(Prompt): Please begin with the line containing "right front paw: (254, 333)" and reproduce each line exactly until the records below end, without any pictures.

(Data under study):
----------
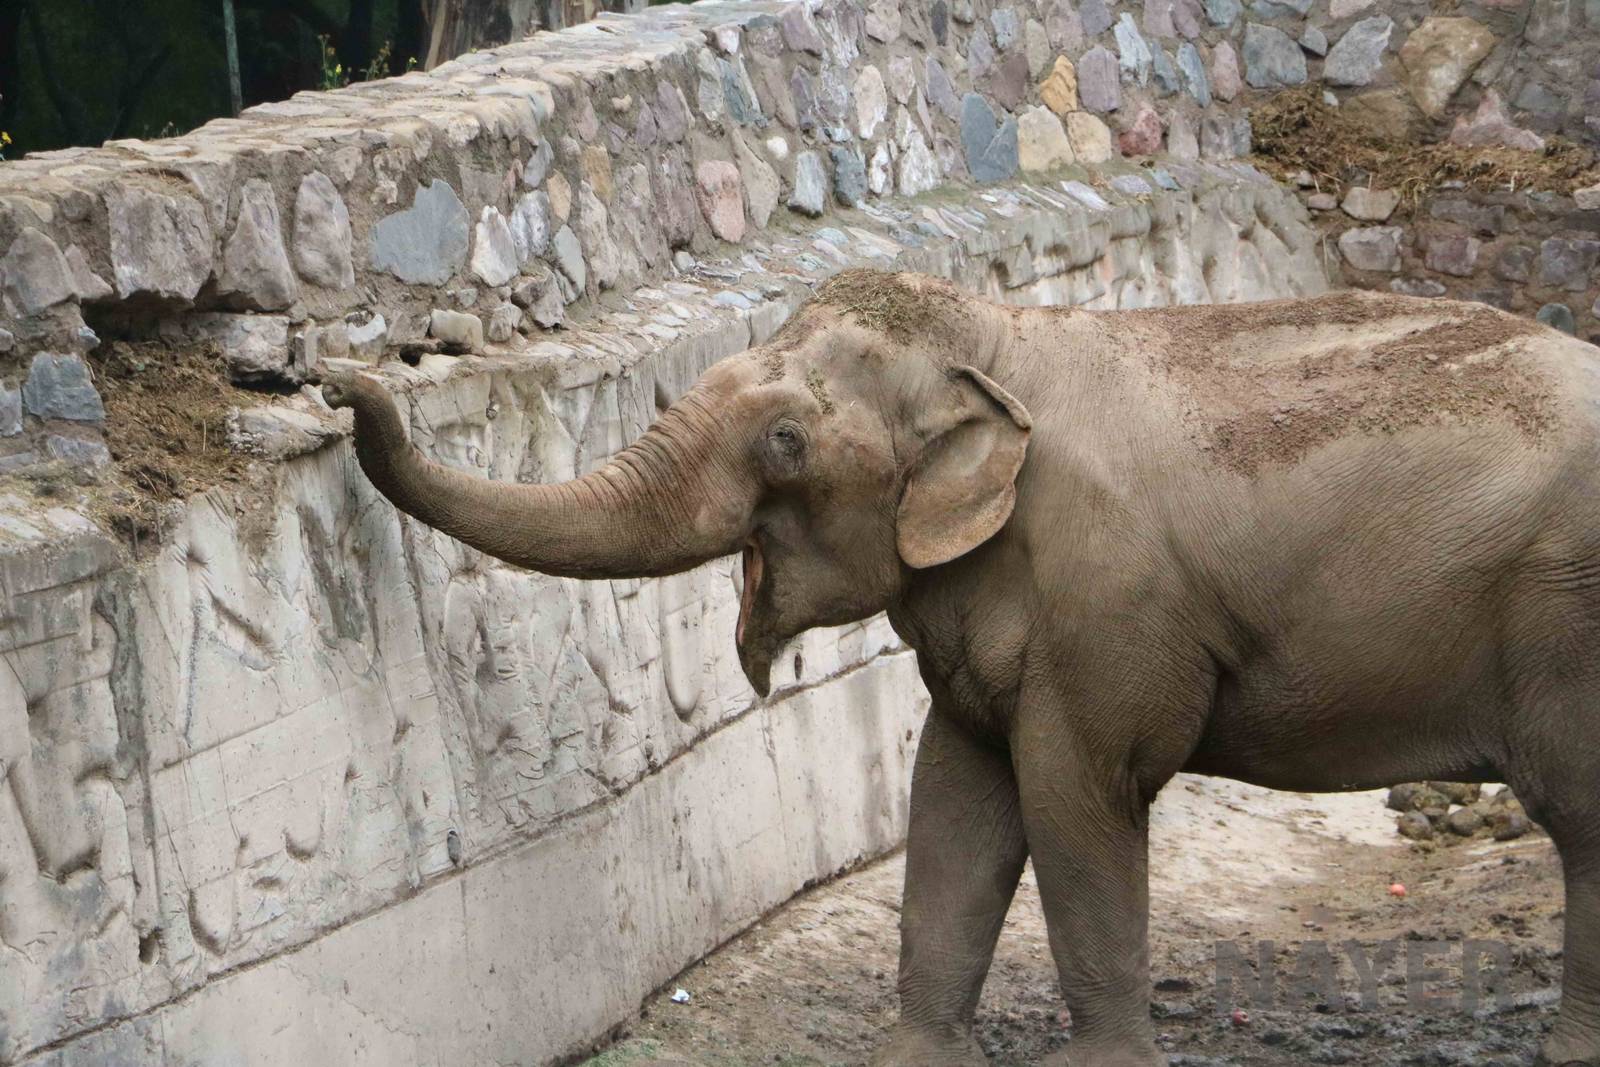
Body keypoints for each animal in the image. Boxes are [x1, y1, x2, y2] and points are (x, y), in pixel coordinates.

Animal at [322, 269, 1600, 1067]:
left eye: (785, 440)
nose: (343, 375)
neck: (994, 338)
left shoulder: (1106, 606)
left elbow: (1077, 794)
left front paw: (1103, 1063)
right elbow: (954, 796)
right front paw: (911, 1054)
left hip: (1562, 609)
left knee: (1579, 813)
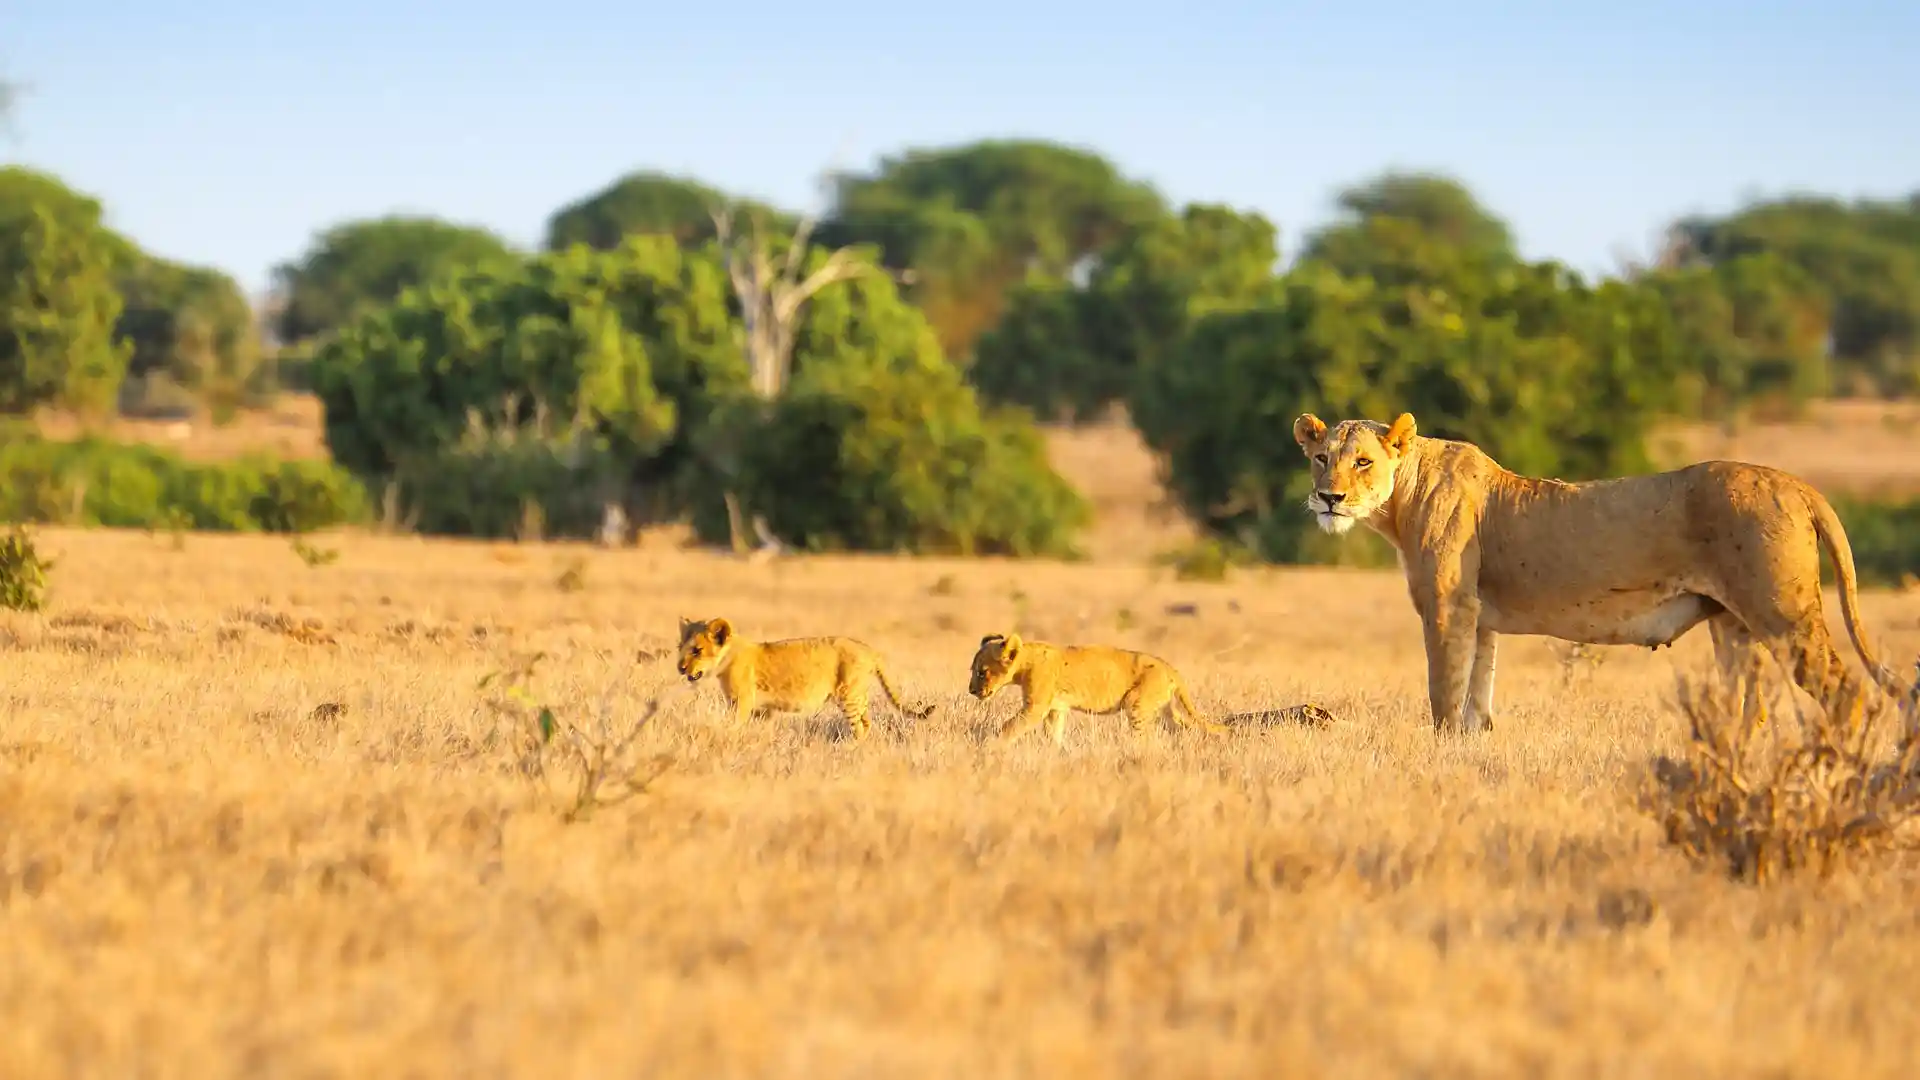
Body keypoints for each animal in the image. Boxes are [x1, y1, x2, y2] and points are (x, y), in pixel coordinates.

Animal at [675, 617, 934, 740]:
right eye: (681, 647)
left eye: (697, 650)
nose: (680, 668)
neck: (727, 658)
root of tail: (870, 649)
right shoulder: (763, 709)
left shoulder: (742, 702)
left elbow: (734, 725)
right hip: (858, 695)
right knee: (867, 722)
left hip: (848, 694)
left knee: (859, 726)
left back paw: (850, 751)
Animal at [967, 632, 1228, 744]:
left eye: (982, 672)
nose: (971, 691)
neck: (1025, 662)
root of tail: (1170, 668)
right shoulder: (1056, 709)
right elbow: (1053, 734)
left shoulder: (1035, 707)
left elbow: (1009, 727)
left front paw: (993, 747)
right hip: (1166, 710)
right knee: (1184, 728)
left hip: (1136, 703)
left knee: (1146, 738)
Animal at [1291, 410, 1912, 734]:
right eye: (1321, 459)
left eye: (1363, 461)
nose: (1329, 497)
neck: (1399, 501)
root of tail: (1797, 483)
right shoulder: (1480, 617)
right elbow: (1477, 701)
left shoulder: (1448, 608)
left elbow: (1443, 696)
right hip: (1732, 624)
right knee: (1750, 707)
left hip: (1783, 614)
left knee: (1844, 691)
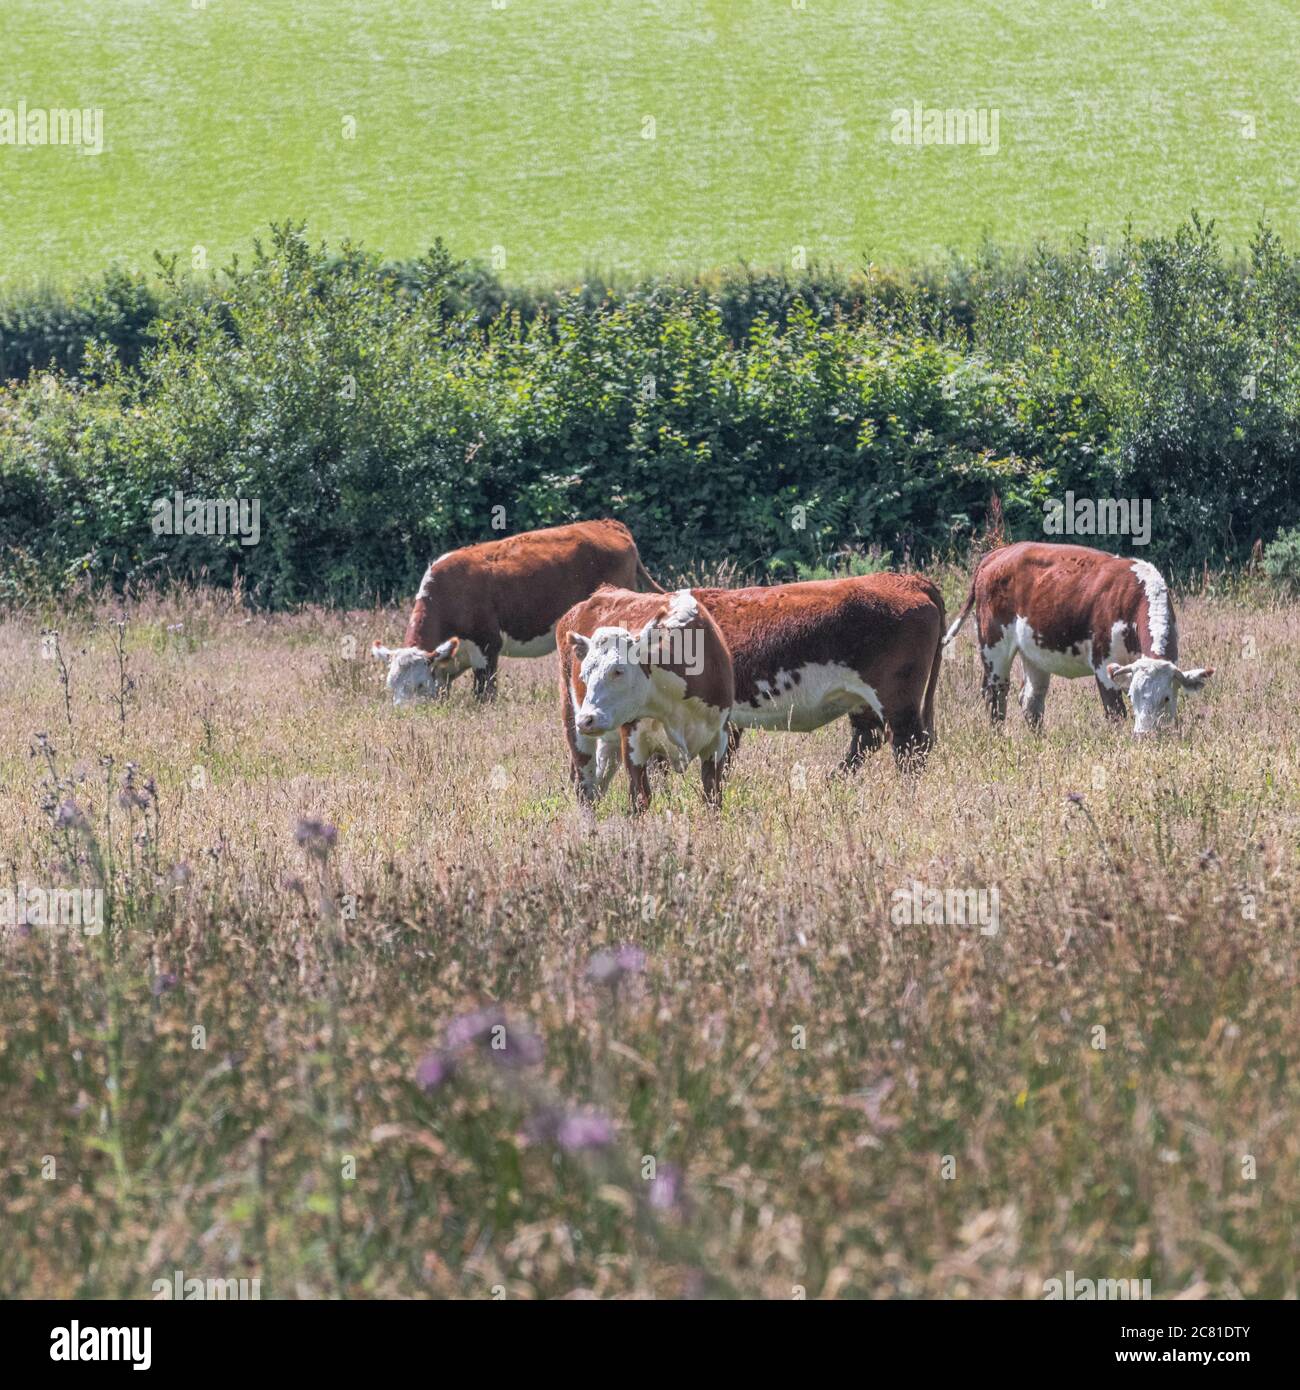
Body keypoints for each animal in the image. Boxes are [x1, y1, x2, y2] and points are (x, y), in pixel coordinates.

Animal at [372, 519, 661, 706]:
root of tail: (608, 524)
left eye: (418, 685)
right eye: (391, 685)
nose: (405, 714)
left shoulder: (488, 646)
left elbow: (484, 695)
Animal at [558, 581, 739, 811]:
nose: (586, 719)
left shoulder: (718, 741)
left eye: (618, 671)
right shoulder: (633, 744)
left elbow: (712, 798)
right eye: (583, 676)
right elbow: (640, 798)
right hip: (575, 726)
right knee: (586, 788)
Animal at [695, 572, 951, 778]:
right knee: (868, 739)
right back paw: (832, 783)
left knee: (908, 745)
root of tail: (910, 580)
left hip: (897, 698)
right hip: (863, 699)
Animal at [945, 542, 1212, 739]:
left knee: (1031, 699)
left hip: (1034, 652)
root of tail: (999, 553)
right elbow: (1115, 713)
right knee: (995, 693)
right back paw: (998, 737)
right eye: (1133, 696)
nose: (1143, 736)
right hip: (993, 646)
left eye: (1166, 697)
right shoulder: (1103, 665)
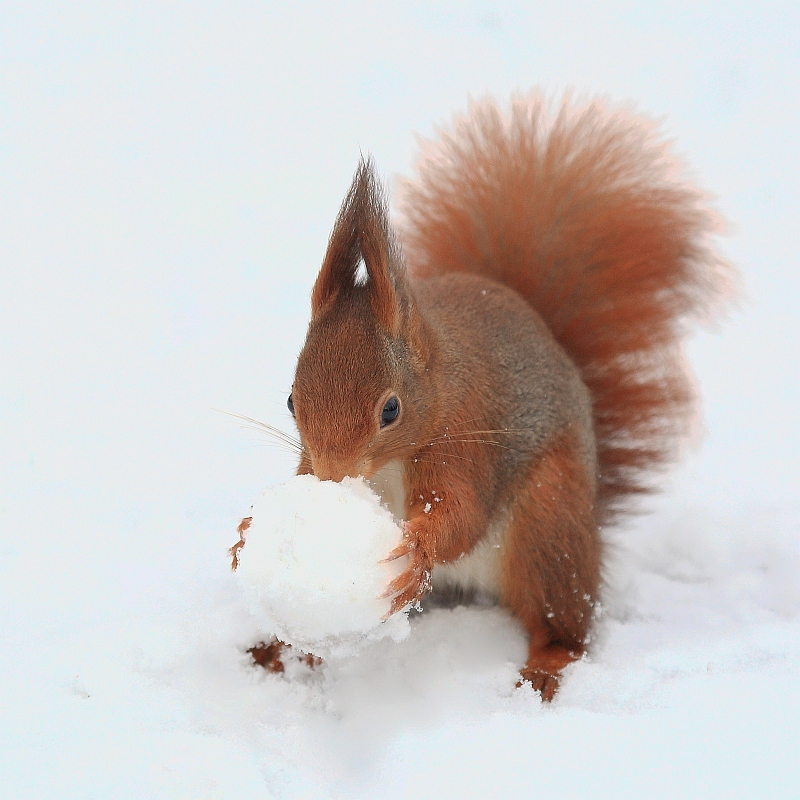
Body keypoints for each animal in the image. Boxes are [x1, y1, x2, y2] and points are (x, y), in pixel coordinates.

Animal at [231, 94, 732, 700]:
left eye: (391, 410)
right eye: (290, 401)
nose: (334, 477)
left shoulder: (465, 442)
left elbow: (461, 516)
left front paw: (418, 548)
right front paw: (246, 534)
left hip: (548, 522)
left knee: (562, 619)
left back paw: (546, 666)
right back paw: (274, 652)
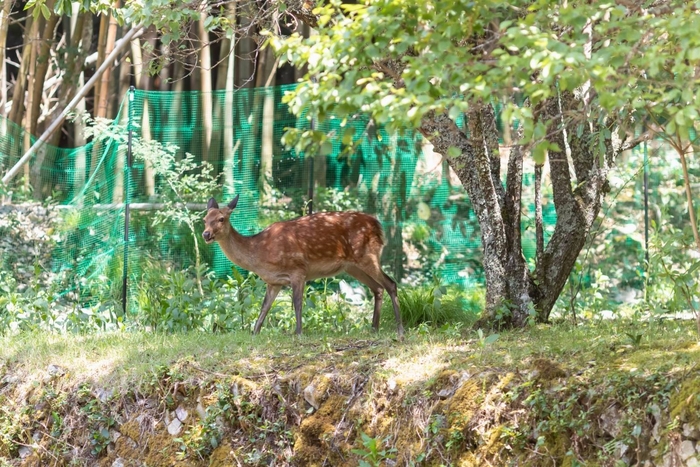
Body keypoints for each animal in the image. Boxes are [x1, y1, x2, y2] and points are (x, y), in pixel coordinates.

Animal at [202, 195, 404, 337]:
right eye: (204, 219)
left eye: (221, 218)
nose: (206, 234)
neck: (259, 253)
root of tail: (378, 225)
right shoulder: (273, 281)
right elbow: (264, 307)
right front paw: (254, 333)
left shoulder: (298, 270)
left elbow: (297, 303)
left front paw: (298, 333)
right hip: (352, 266)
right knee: (378, 288)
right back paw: (374, 328)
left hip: (367, 255)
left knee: (391, 283)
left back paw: (399, 328)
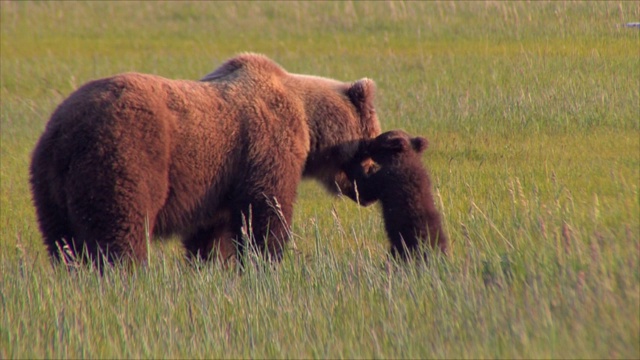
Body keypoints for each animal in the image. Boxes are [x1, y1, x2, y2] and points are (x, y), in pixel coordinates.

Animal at [30, 53, 380, 268]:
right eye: (375, 141)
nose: (371, 188)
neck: (308, 123)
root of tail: (62, 132)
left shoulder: (217, 184)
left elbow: (211, 234)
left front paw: (210, 265)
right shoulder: (265, 148)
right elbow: (266, 211)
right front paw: (268, 259)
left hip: (49, 185)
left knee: (62, 242)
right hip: (125, 156)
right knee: (119, 232)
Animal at [344, 131, 450, 260]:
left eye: (376, 140)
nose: (365, 144)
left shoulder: (387, 178)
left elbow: (365, 189)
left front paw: (352, 163)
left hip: (405, 244)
----------
(Reply):
right front paw: (254, 333)
left shoulder: (298, 270)
left elbow: (297, 303)
left front paw: (298, 333)
right hip: (352, 266)
right knee: (378, 288)
right back paw: (374, 328)
left hip: (367, 255)
left knee: (391, 283)
left back paw: (399, 328)
Body keypoints for each animal in the image. Boxes are [x1, y1, x2, y2] and points are (x, y), in pixel coordinates.

Animal at [30, 53, 380, 268]:
right eye: (375, 141)
nose: (371, 188)
neck: (308, 123)
root of tail: (62, 132)
left shoulder: (217, 184)
left elbow: (211, 234)
left front paw: (210, 265)
right shoulder: (265, 148)
right elbow: (266, 211)
right front paw: (268, 259)
left hip: (49, 185)
left knee: (62, 242)
right hip: (125, 156)
right knee: (119, 232)
Animal at [344, 131, 450, 260]:
left eye: (376, 140)
nose: (365, 144)
left shoulder: (387, 178)
left elbow: (365, 189)
left front paw: (352, 163)
left hip: (405, 244)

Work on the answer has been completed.